米シマンテックのワールドワイドコンシューマ製品/ソリューション営業担当副社長、ヴィンス・ステックラー氏に、同社の2006年の製品戦略などについて聞いた。
■2006年に注力する製品は?
ステックラー:2006年に力を入れるものは2つある。1つは「Genesis(開発コード名)」だ。ウイルス/スパイウエア対策、迷惑メール対策などに加え、ファイルのバックアップやリカバリー機能も備える。設定項目がほとんどないので、簡単に導入できるのが特徴だ。
インターネットを使っているにもかかわらず、セキュリティ製品を導入していないユーザーが40~60%にも上るという調査がある。多くの人がその重要性に気づきながらセキュリティ製品を導入しない理由は、使い勝手が悪いからだ。理想のセキュリティ製品とは、ユーザーに詳細な設定をさせたり、多数のダイアログボックスを出して質問を投げかけたりしなくても、継続的に安全性を保てるものではないかと思う。Genesisでは、高い技術的知識を持たない一般的なユーザーにも使いやすいユーザーインタフェースを提供する。この製品は9~11月ごろに、日本を含む世界の主要な市場で発売する予定だ。
もう1つは「Norton Confidential」で、最近増えている標的を絞った不正プログラムや、フィッシング詐欺などのオンライン詐欺に対応する。3年ほど前に流行していた不正プログラムは“子どものいたずら”のような愉快犯的なものが多かった。現在は金銭的な利益を出すことを重視して、攻撃対象を絞った不正プログラムやフィッシング詐欺が多い。こうした脅威に対抗するため、フィッシング詐欺のサイトにアクセスしたら警告を出すなどの機能を盛り込む。このNorton ConfidentialはGenesisのコンポーネントとしても出荷する予定だ。
■日本のコンシューマー市場の特徴は?
ステックラー:日本では、ISPからセキュリティサービスを受けるユーザーの割合が他国よりも高い傾向にある。例えば、日本でYahoo!BBが提供しているシマンテック製品を使ったセキュリティサービスは、米国の同種のサービスよりはるかにユーザーが多い。日本で新規購入のユーザーが多いチャネルは、(1)リテール(2)OEM(3)ISP(4)オンライン販売の順だが、世界的にはISPが最下位だ。これは日本のブロードバンド普及率が高いためだと思う。一方で米国のISP最大手AOLでは、9割程度がまだダイヤルアップのユーザーだ。
■米マイクロソフトでも、近くセキュリティやパソコンのメンテナンス機能を備えた「Windows OneCare Live」を発売する予定だ。この製品をどう見るか。

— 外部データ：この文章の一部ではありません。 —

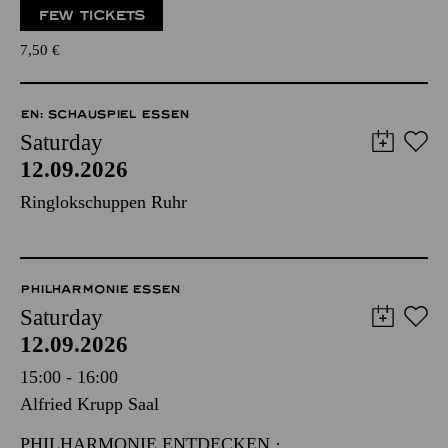
FEW TICKETS
7,50
€
EN: SCHAUSPIEL ESSEN
Saturday
12.09.2026
Ringlokschuppen Ruhr
PHILHARMONIE ESSEN
Saturday
12.09.2026
15:00 - 16:00
Alfried Krupp Saal
PHILHARMONIE ENTDECKEN ·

ステックラー:マイクロソフトが製品を出すことによって、ユーザーがセキュリティに寄せる関心が高まることは歓迎する。製品に対する評価はユーザーが下すべきものだが、OneCareは技術的には“過去の製品”とも見える。ウイルス、スパイウエア対策はマイクロソフトがここ数年間で買収した企業の製品を使い、デフラグやバックアップはWindowsが従来から備えるものを踏襲している。新しく搭載された機能は、双方向の通信を監視するパーソナルファイアウオールくらいではないだろうか。